Living Outside Of Offense

I compartmentalize really well.

In my past, this has had a crippling effect on my development. Hurt, anger, bitterness, fear, bad decisions, horrible consequences, pieces of my personality –everything had a little box in which I could store it, lock it up, and never deal with it again until it suited me. You can imagine what I was like, face falsified with glittery eyes that did not ever quite smile. I walked around as dangerous as any suicide bomber. My stuff was packed so tightly, squeezed in over years so long and damaged, that I would sometimes fall apart into crazy.

The time it took me to unpack all that left me absolutely emotional and spent. A few years of people taking hit after hit of my personality swinging in the opposite direction of uncaring and cold to sensitive and ready to fight all the time. Every NO that I had never spoken found its voice in the rapid ease of the nos I spread around like confetti. I was hell bent on protecting my newly forming self value at the cost of my friends and family. I still had no peace–just a desire to be who I had always wanted to be and do everythong that I had not done. No matter what I was feeling, every feel that I had never felt wrapped itself around my expressions, amping me up to intolerable levels.

I have finally begun to even out. I find myself compartmenalizing again–only this time storing away offenses until I can sensibly move through them. I know this seems crazy on the surface, because why would anyone push past what should offend them? I’ll tell you why.

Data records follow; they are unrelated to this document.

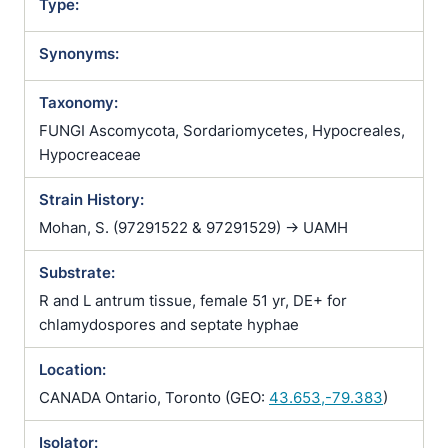
Type:
Synonyms:
Taxonomy:
FUNGI Ascomycota, Sordariomycetes, Hypocreales,
Hypocreaceae
Strain History:
Mohan, S. (97291522 & 97291529) -> UAMH
Substrate:
R and L antrum tissue, female 51 yr, DE+ for
chlamydospores and septate hyphae
Location:
CANADA Ontario, Toronto (GEO:
43.653,-79.383
)
Isolator: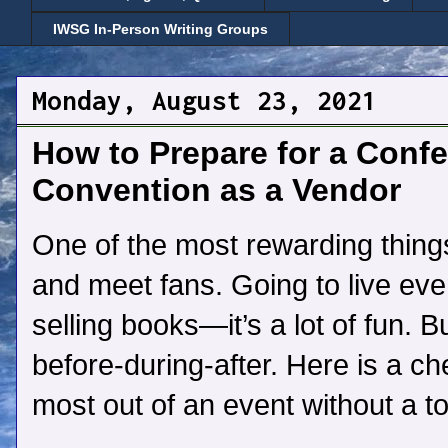
IWSG In-Person Writing Groups
Monday, August 23, 2021
How to Prepare for a Confer
Convention as a Vendor
One of the most rewarding things
and meet fans. Going to live even
selling books—it’s a lot of fun. Bu
before-during-after. Here is a ch
most out of an event without a to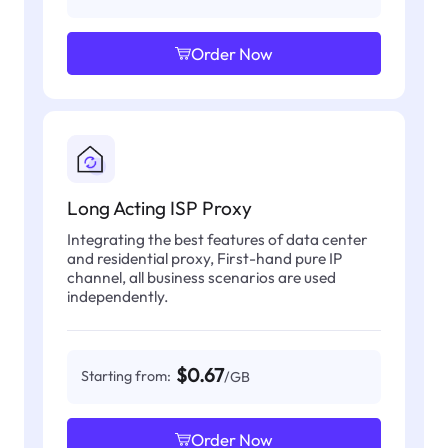
Order Now
Long Acting ISP Proxy
Integrating the best features of data center
and residential proxy, First-hand pure IP
channel, all business scenarios are used
independently.
$0.67
Starting from:
/GB
Order Now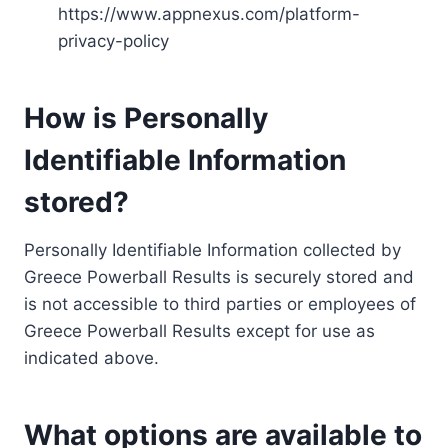
https://www.appnexus.com/platform-
privacy-policy
How is Personally
Identifiable Information
stored?
Personally Identifiable Information collected by
Greece Powerball Results is securely stored and
is not accessible to third parties or employees of
Greece Powerball Results except for use as
indicated above.
What options are available to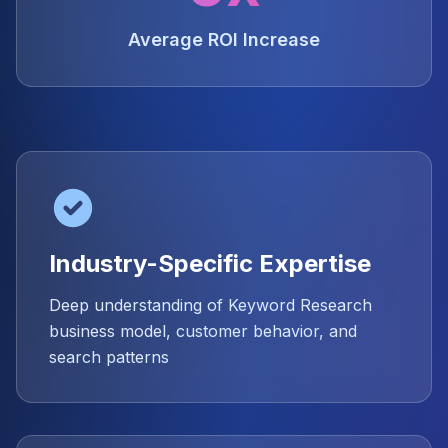
Average ROI Increase
Industry-Specific Expertise
Deep understanding of Keyword Research
business model, customer behavior, and
search patterns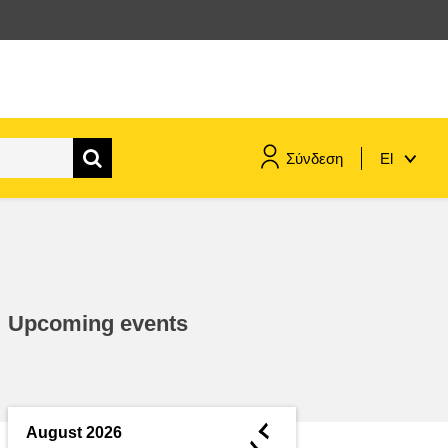
Σύνδεση
El
maritime & fisheries
migration & integration
Upcoming events
nutrition, health & wellbeing
public sector leadership,
innovation & knowledge sharing
◄
August 2026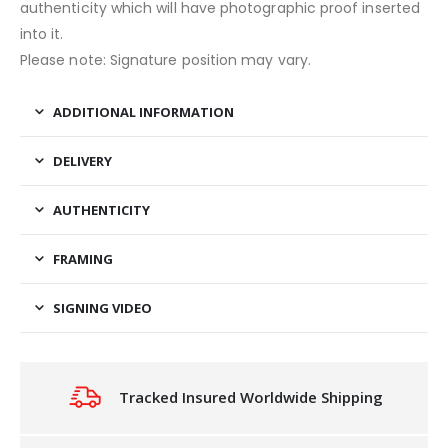
authenticity which will have photographic proof inserted
into it.
Please note: Signature position may vary.
ADDITIONAL INFORMATION
DELIVERY
AUTHENTICITY
FRAMING
SIGNING VIDEO
Tracked Insured Worldwide Shipping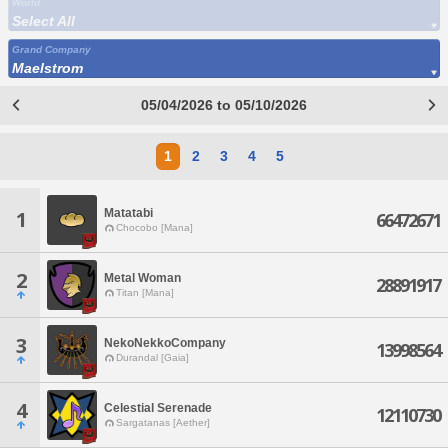
World
Select All
Grand Company
Maelstrom
05/04/2026 to 05/10/2026
1
2
3
4
5
Matatabi
1
66472671
Chocobo [Mana]
2
Metal Woman
28891917
Titan [Mana]
3
NekoNekkoCompany
13998564
Durandal [Gaia]
4
Celestial Serenade
12110730
Sargatanas [Aether]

Not everyone has hit the curve of healing that I have. People are on all sides of the spectrum of pain, recovery, and healing, and these different places color how folks respond to any and everything–including me. Something that is so simple and straightforward to me can be totally emotionally loaded for someone else. It is my responsiblity as someone who has experienced personal growth and healing to make room for those who have not.

Does that mean I have to take crap? Sometimes. But winning the day means choosing carefully how I respond to that crap and adjusting. Does that mean I have to become a punching bag for others? No. But I can protect myself most effectively by not taking on other people’s weight and getting caught up in their emotional meltdowns.

In order to keep your sanity in an increasingly insane world, you must remember that you will have hurting people around you always. You can keep getting offended over and over, you can shut down completely and be a jerk to shield yourself, or you can learn to walk with as much equanimity as possible. I have chosen the last–to remain even in a world full of flux. And my life is all the better for it.



  1. Very well said and I can relate to a lot of it. These past few years have involved a lot of emotional unpacking and reprocessing for myself too A lot of freedom comes with being able to empathize with others and dropping expectations on how you want them to behave. It sounds like you’ve come a long way with this.